After Ziggy's suicide and temporary resurrection as Aladdin Sane (who retreated into his mod youth on Pin Ups), David Bowie had to look futurewards-and being David Bowie, went as far as he could, to Apocalypse Now. After plans to stage a musical 1984 were thwarted by George Orwell's estate, David Bowie stirred in a cast of androgynous deviants and completed Diamond Dogs, abandoning the Spiders, hiring sessioneers (Herbie Flowers, Tony Newman) and handling all guitar chores himself. Diamond Dogs was musical years away from David Bowie's past too; from 1984's Phillyfunk excursion and the futuristic garage band raunch of the title track and Rebel Rebel (an anthem of prime Ziggyish glitter-pop) to extravagant ballads like Rock 'n' Roll With Me, Big Brother and Sweet Thing/Candidate that used a scene-painting Moog, mellotron and pining sax to considerably dramatic effect. David Bowie's voice also added a rich, sonorous warble to its register. The re-issue's bonus tracks, the early plastic soul prototype Dodo and a completely different Candidate, lack clarity and finished arrangement but are nevertheless semi-precious curios.
Q Rating:
***


 

Billboard
Originally reviewed for week ending 5/25/74.

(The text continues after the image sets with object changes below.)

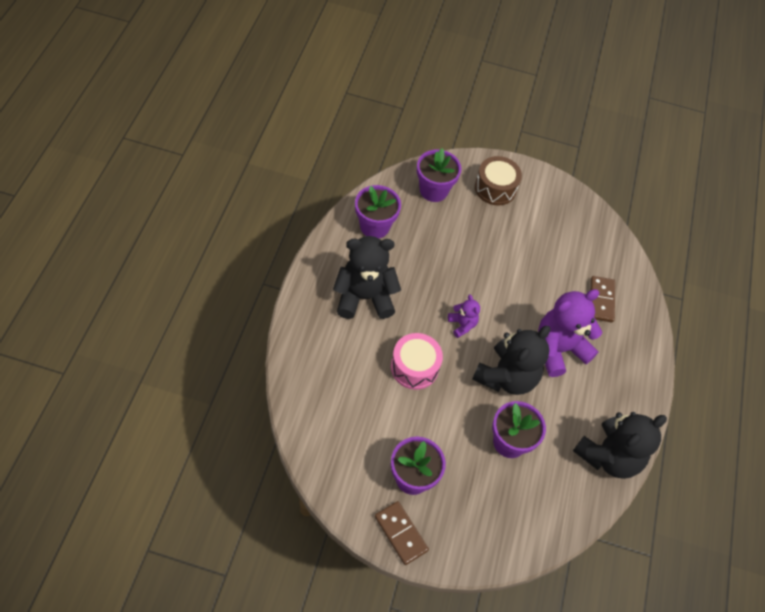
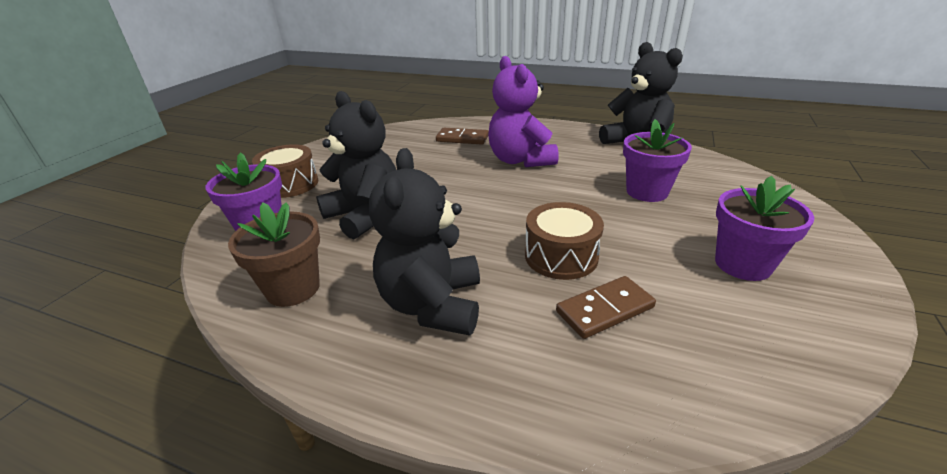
camera: 75 degrees left, 25 degrees down
purple flower pot [355,185,401,238] -> brown flower pot [228,202,320,307]
brown domino [375,501,429,565] -> brown domino moved to [556,276,656,339]
pink drum [391,333,443,390] -> brown drum [525,202,604,280]
purple teddy bear [448,295,480,338] -> none
black teddy bear [472,326,550,395] -> black teddy bear moved to [316,91,396,239]

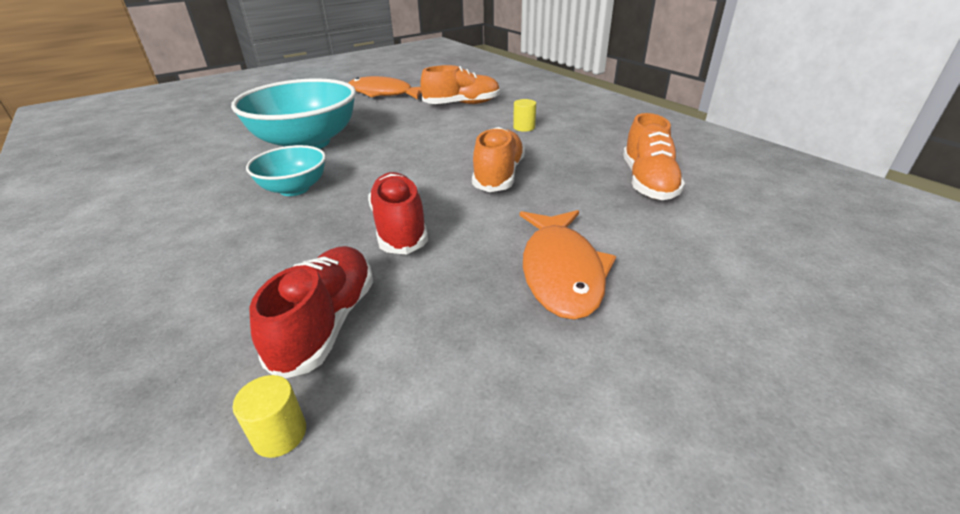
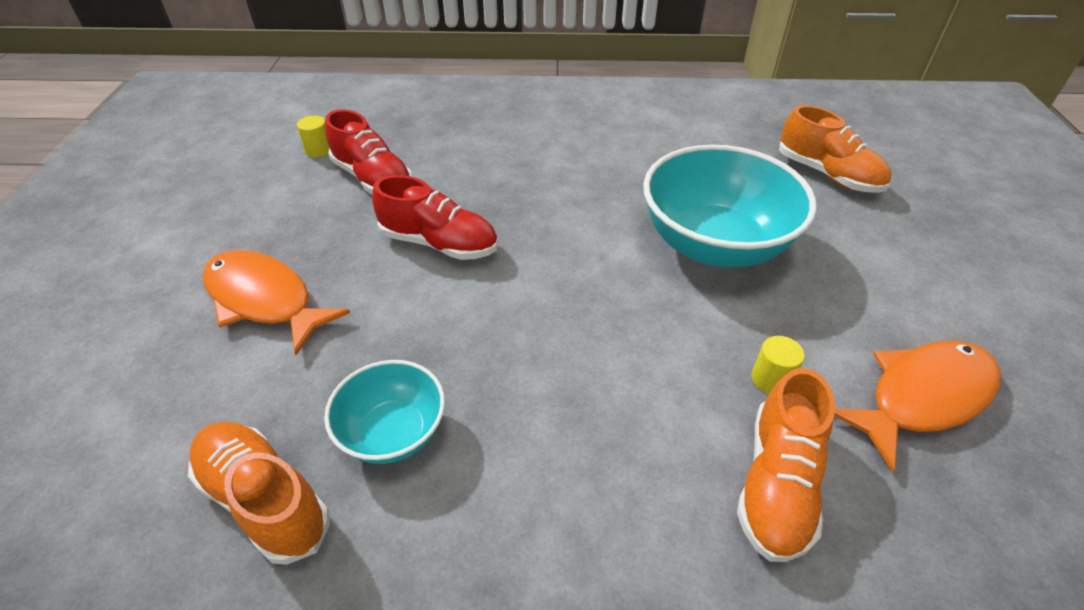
camera: 125 degrees right, 10 degrees up
turquoise bowl [246,145,326,196] -> turquoise bowl moved to [324,360,445,464]
orange shoe [472,127,525,192] -> orange shoe moved to [779,105,892,193]
yellow cylinder [513,99,536,132] -> yellow cylinder moved to [751,336,805,394]

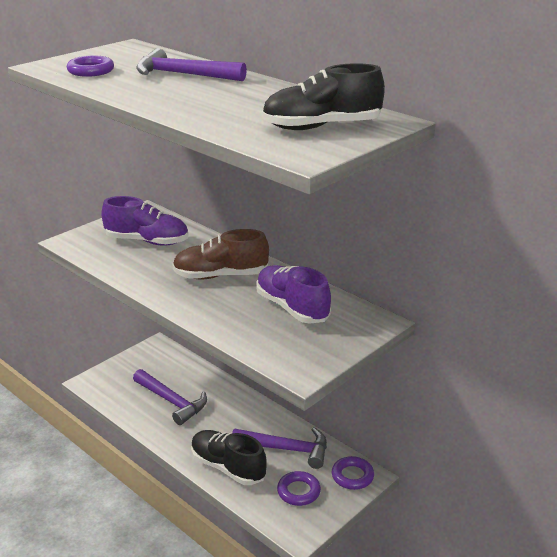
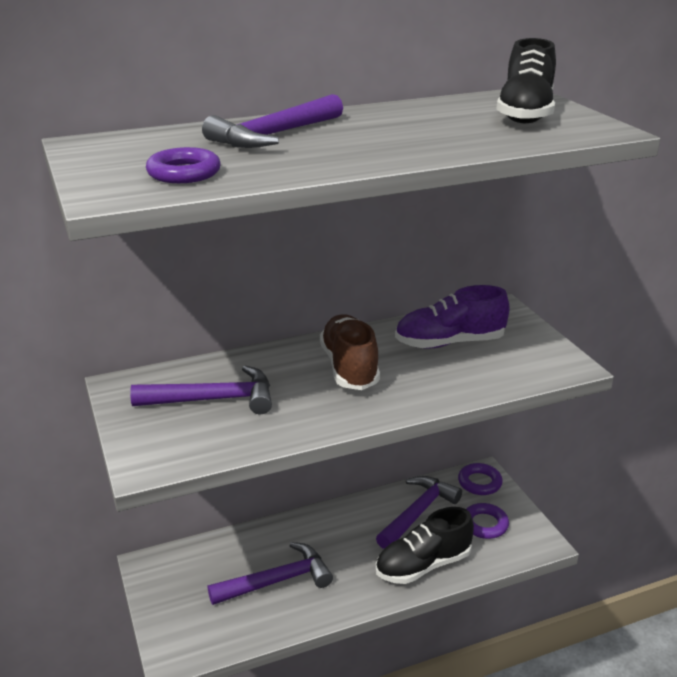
camera: 65 degrees left, 0 degrees up
purple shoe [101,196,188,246] -> purple hammer [130,366,272,414]
brown shoe [172,229,269,279] -> brown shoe turned 150 degrees clockwise [320,314,380,390]

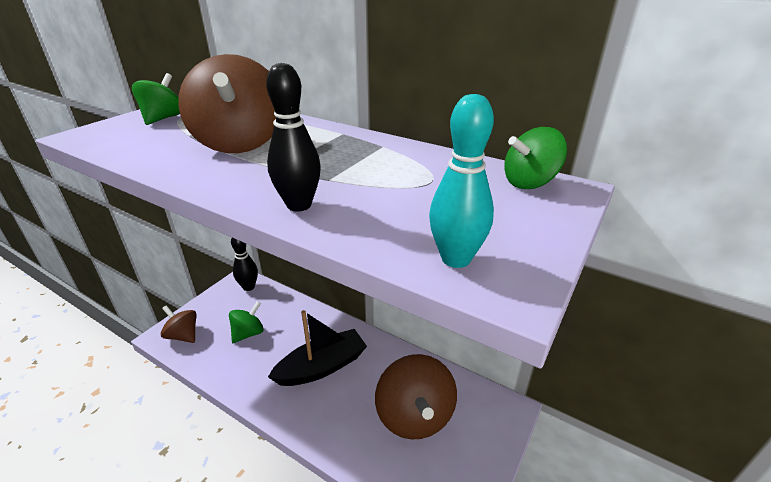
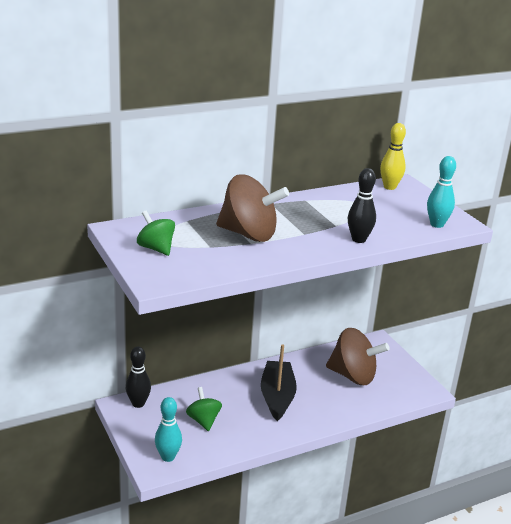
camera: 60 degrees left, 5 degrees down
brown spinning top [161,305,197,343] -> turquoise bowling pin [155,397,182,462]
green spinning top [504,127,567,189] -> yellow bowling pin [380,123,406,190]

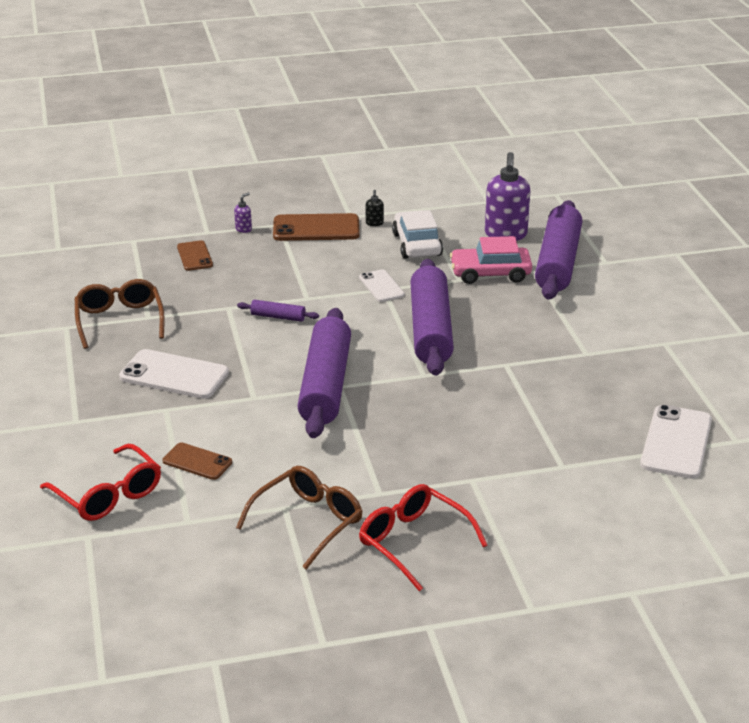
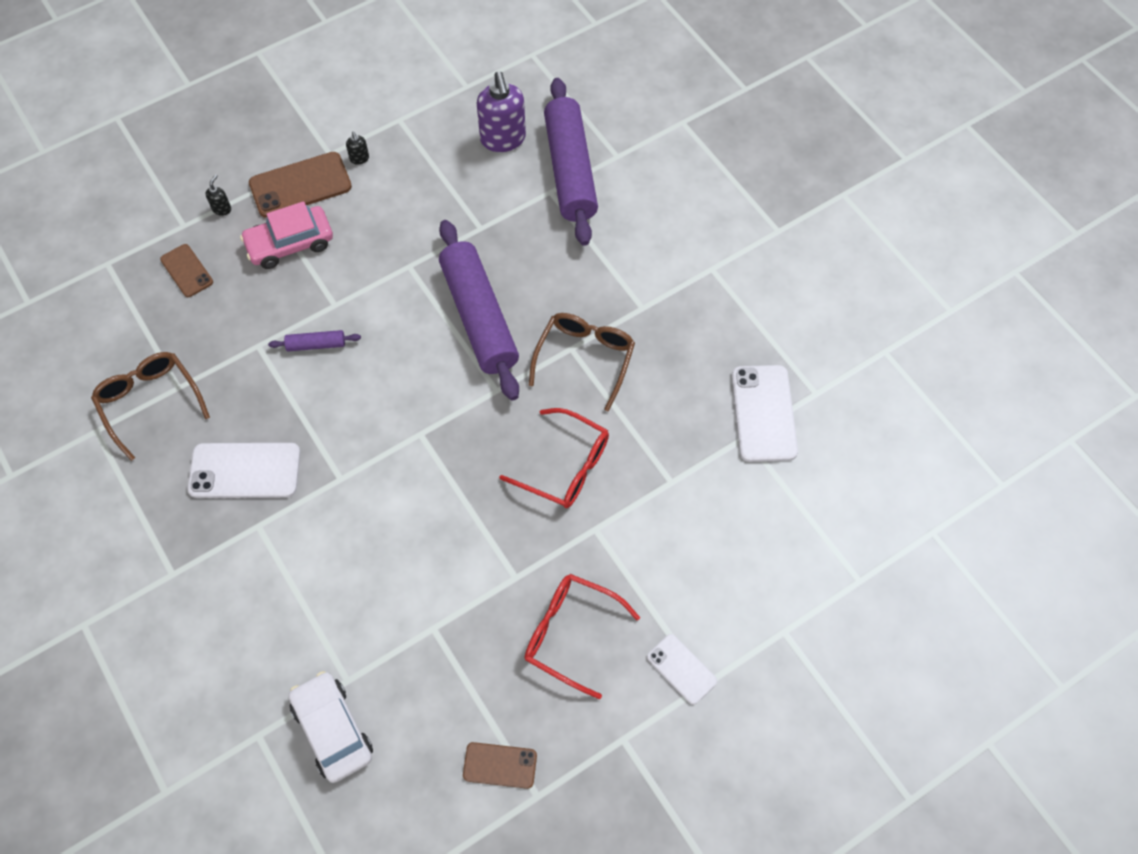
camera: 20 degrees left, 30 degrees up
red glasses [40,444,161,521] -> red glasses moved to [499,408,609,508]
brown phone [163,442,232,480] -> brown phone moved to [463,742,537,789]
purple soap dispenser [234,192,252,233] -> black soap dispenser [206,174,231,216]
brown glasses [236,466,363,570] -> brown glasses moved to [529,313,635,411]
purple rolling pin [297,308,351,438] -> none
white phone [359,269,405,302] -> white phone moved to [647,634,717,705]
white car [392,210,443,259] -> white car moved to [289,671,373,783]
pink car [450,236,532,284] -> pink car moved to [240,201,333,269]

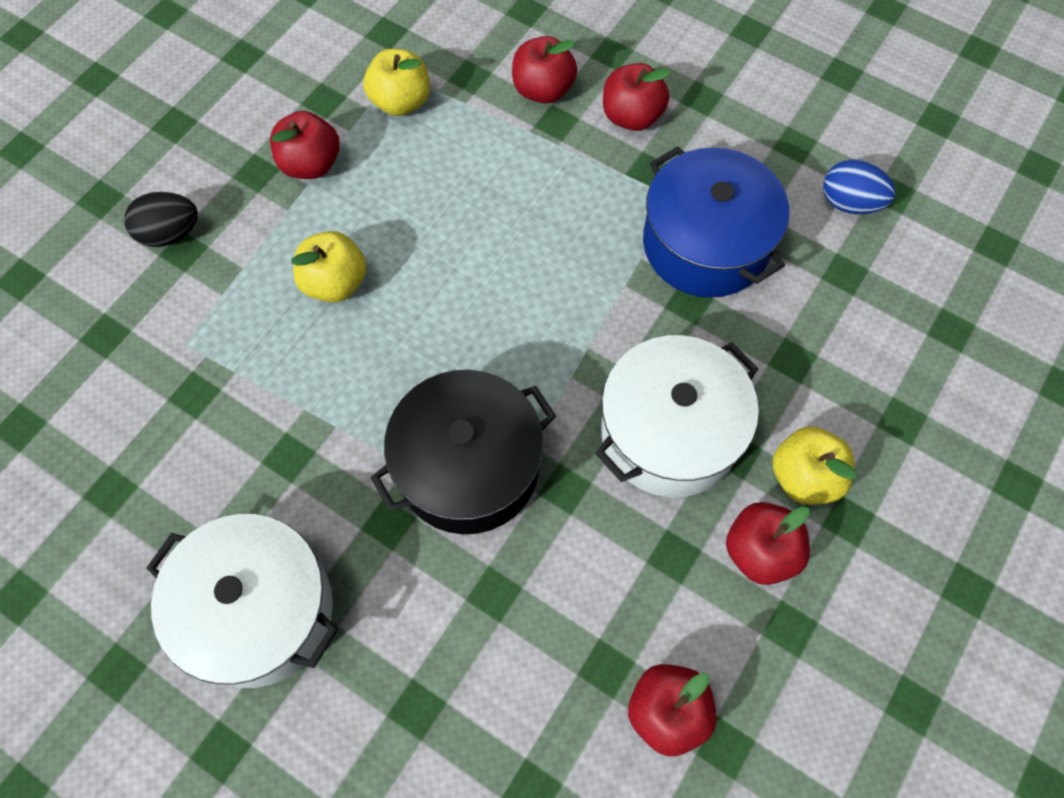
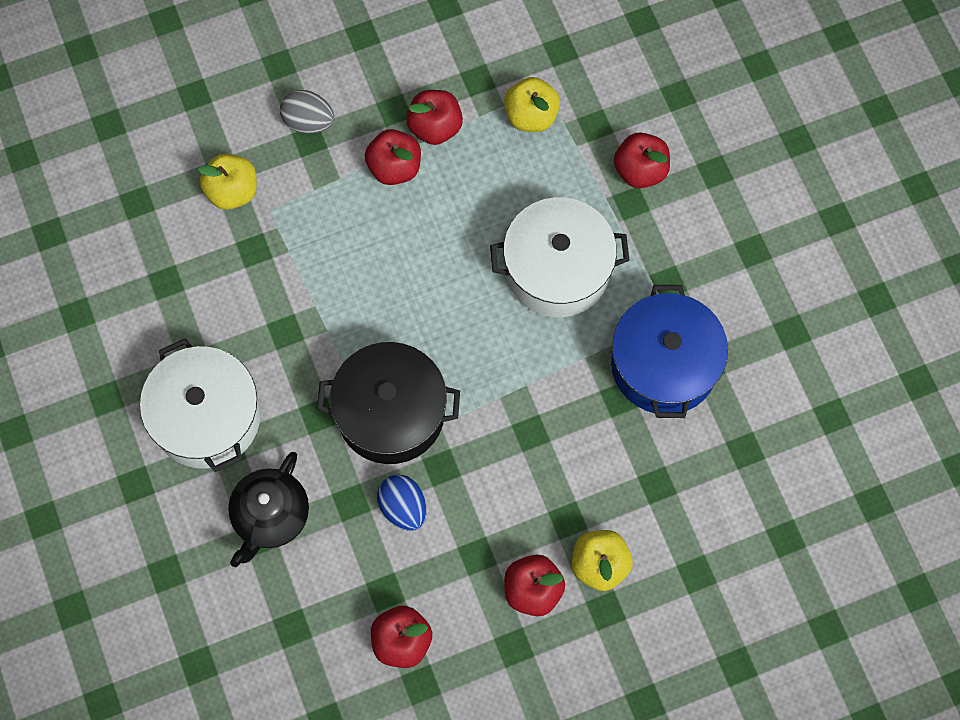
camera: 35 degrees right, 5 degrees up
black egg [124,192,198,247] -> grey egg [280,90,334,134]
yellow apple [291,231,367,303] -> yellow apple moved to [198,154,257,210]
white pot [595,335,759,497] -> white pot moved to [490,197,630,317]
red apple [603,63,671,131] -> red apple moved to [365,129,421,185]
blue egg [823,159,896,214] -> blue egg moved to [377,474,427,531]
none -> black teapot [228,452,309,567]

A subtler, more aesthetic, Bowie comes to the forefront here. With all new material on the disk, a shift, perhaps not as radical as some folks would like, has taken Bowie into areas which should reinforce his musical presence in the 70's. While acoustic instrumentation never shows up, a number of tunes carry the feeling. Both sides blend extremely well for the best overall results. Best cuts: "1984," "Sweet Thing," "Diamond Dogs," "Big Brother," and "Rebel." Dealers: Cover might turn a few heads, but so should the music.